Entre 2025 et 2026, ces opérations aboutissent à la disparition quasi totale du bâti ancien encore présent. L’espace est entièrement dégagé et nivelé, ouvrant la voie à un nouveau projet d’aménagement. L’objectif est de transformer durablement cette entrée de ville en un espace plus lisible, plus accessible et mieux intégré aux circulations piétonnes du centre-ville.
Magasin de cycles « Dubouloz »
Commerce emblématique de la ville, tenu par George DEGRANGE, dit DUBOULOZ. Le magasin ferme en 2009 après son décès. Ce magasin fut une véritable caverne d’Ali Baba des pièces détachées. Anecdote : pour renouveler la vitrine sans avoir a acheter du nouveau matériel, le gérant bougeait dans le sens des aiguilles d’une montre les vélos. Ainsi le vélo en bas a droite se retrouvait en bas a gauche, et pareil pour les autres…
Vers 2008
Vue du magasin de cycles et du restaurant Café Gourmand. Le restaurant fermera ses portes vers 2012.
Histoire du bâtiment, 9 Avenue des Allobroges
Au début, ce batiment abrita le siège thononais du Comptoir d’escompte
du Dauphiné, puis ensuite le laboratoire d’analyses médicales « Dumas
». Enfin, le bâtiment abrita l’atelier de fabrication d’oeuvres en
émaux de Marguerite MAURY.
Ce bâtiment était la propriété de sa famille, elle s’y est installée
jusqu’à la fin des années 1990.
Certaines de ses oeuvres furent exposés dans un petit cadre en verre,
visible depuis le trottoir, sur la facade.
Depuis la fin des années 1990, a la suite de l’arret de l’activité de
Madame MAURY, le bâtiment est déserté et abandonné. Le jeune artiste
Amir Roti, de son vrai nom Pierre-Amir Sassonne, utilisera ce bâtiment
pour réaliser des œuvres de street art.
Sa signature est visible sur plusieurs endroits du bâtiment.

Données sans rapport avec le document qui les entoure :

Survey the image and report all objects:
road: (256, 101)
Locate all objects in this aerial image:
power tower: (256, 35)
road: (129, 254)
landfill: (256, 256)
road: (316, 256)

Une de ses oeuvres, encore visible aujourd’hui après la
démolitons des batiments, est une sardine, peinte pendant l’année 2011.
Elle est néanmoins dans un état assez dégradé.
La Place aujourd’hui, après démolition
Débarassée des immeubles, la place est aujourd’hui un espace ouvert et accessible à tous. Un sol en gravillons recouvre désormais le sol. Les piétons peuvent désormais la traverser sans soucis.